Extracted page text data
....................

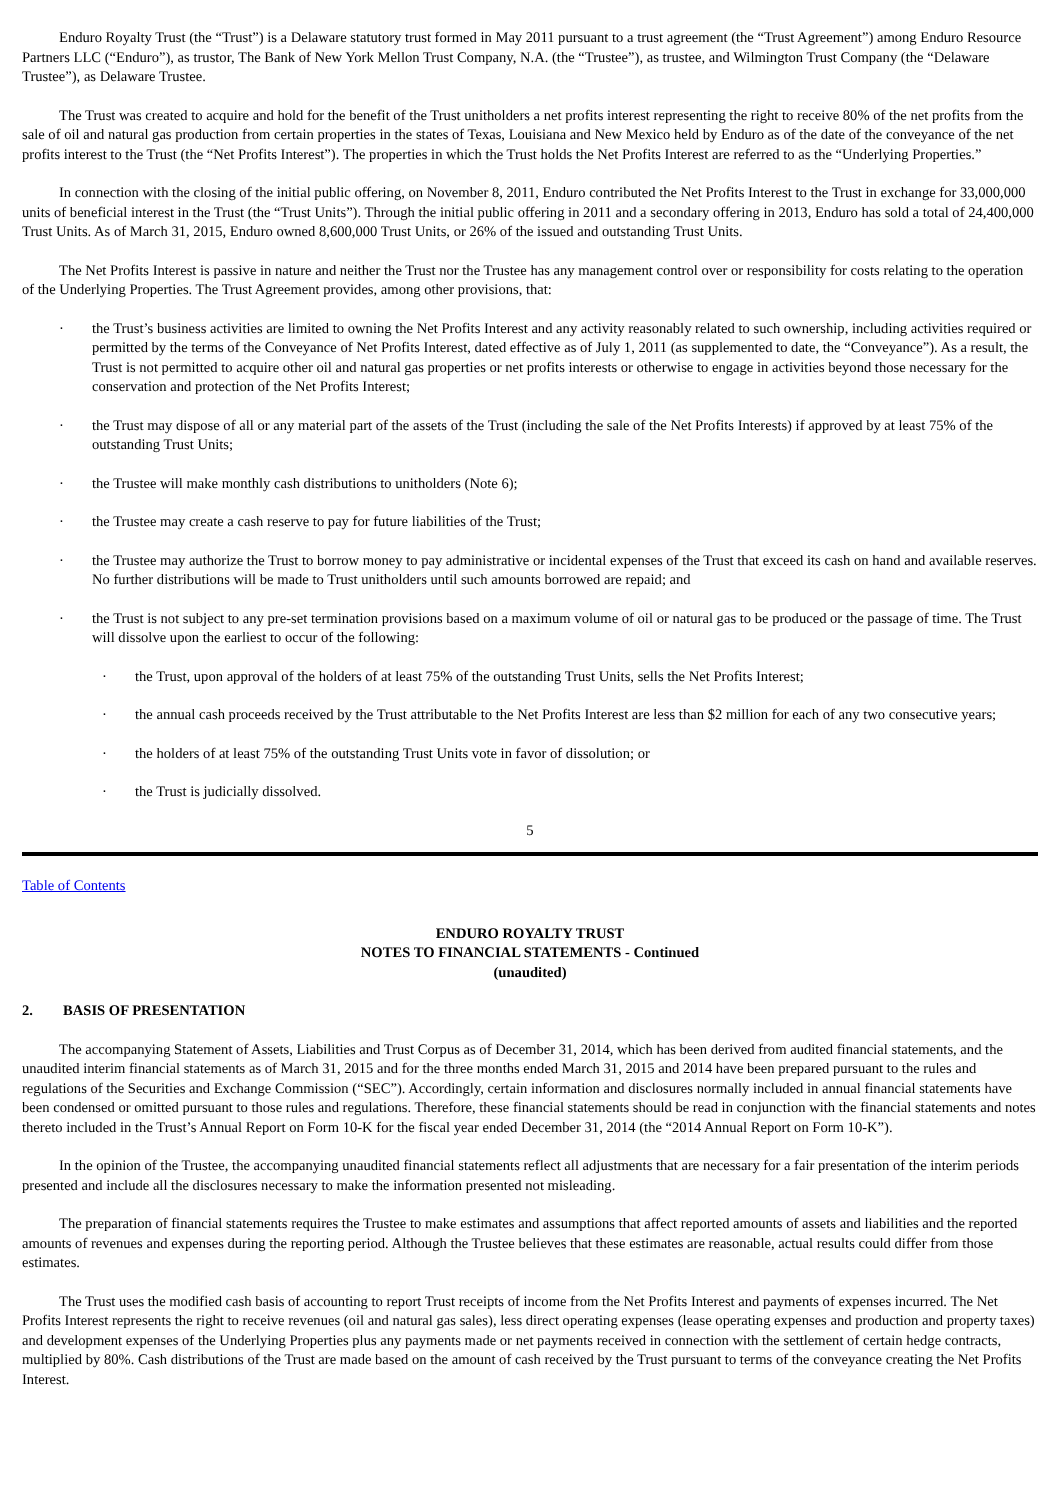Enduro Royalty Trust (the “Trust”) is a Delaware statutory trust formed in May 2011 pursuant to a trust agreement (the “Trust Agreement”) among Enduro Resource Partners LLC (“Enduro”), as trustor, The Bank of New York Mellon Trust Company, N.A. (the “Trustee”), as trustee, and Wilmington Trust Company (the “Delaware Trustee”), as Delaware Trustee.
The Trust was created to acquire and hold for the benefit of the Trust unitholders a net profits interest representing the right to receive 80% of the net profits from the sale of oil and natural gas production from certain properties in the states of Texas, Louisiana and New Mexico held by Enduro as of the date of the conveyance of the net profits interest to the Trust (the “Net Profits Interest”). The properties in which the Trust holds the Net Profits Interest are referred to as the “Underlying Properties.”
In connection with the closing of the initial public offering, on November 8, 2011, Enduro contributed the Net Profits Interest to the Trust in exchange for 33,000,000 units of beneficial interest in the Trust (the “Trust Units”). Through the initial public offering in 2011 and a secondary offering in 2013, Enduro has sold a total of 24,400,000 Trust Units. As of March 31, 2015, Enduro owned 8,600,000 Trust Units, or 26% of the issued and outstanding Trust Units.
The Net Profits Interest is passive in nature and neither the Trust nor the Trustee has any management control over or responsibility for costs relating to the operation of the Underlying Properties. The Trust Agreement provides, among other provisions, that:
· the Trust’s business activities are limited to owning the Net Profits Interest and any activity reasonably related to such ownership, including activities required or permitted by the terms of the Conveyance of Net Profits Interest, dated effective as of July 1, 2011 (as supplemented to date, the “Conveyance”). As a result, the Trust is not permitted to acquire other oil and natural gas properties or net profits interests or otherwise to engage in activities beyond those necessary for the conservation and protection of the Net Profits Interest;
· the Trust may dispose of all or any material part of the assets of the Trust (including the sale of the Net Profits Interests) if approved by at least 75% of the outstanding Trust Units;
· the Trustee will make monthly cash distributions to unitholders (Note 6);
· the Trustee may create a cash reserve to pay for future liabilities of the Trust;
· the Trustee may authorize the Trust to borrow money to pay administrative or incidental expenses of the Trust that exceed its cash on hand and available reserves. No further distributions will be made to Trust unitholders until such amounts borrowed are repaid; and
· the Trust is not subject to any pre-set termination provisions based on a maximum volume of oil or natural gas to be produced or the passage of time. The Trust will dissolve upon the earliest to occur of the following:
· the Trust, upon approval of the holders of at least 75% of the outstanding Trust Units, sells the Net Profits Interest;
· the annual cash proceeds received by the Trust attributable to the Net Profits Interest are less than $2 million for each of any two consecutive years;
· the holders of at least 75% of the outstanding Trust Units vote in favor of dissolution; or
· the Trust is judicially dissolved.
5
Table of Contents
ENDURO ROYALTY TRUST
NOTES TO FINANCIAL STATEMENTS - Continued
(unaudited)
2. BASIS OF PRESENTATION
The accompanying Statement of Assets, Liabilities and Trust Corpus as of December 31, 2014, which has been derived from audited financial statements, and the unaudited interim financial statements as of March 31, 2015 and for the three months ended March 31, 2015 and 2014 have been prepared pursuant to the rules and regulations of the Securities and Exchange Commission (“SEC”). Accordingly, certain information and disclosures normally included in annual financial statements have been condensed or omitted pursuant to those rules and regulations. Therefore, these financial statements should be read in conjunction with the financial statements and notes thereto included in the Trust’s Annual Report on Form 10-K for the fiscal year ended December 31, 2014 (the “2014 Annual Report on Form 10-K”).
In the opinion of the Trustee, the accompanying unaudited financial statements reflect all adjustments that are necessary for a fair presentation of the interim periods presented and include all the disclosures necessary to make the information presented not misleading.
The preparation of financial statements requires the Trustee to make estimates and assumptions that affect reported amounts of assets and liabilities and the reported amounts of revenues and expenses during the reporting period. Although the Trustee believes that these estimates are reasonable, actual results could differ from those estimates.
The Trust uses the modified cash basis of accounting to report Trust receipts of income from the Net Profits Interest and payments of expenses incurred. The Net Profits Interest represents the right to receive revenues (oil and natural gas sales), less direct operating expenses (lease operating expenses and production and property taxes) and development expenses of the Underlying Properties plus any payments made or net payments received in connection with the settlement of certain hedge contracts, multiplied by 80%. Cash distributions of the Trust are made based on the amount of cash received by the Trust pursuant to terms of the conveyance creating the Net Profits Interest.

....................

Aim of the task
Lines above that have "upon": copy each of them.

Task result
· the Trust is not subject to any pre-set termination provisions based on a maximum volume of oil or natural gas to be produced or the passage of time. The Trust will dissolve upon the earliest to occur of the following:
· the Trust, upon approval of the holders of at least 75% of the outstanding Trust Units, sells the Net Profits Interest;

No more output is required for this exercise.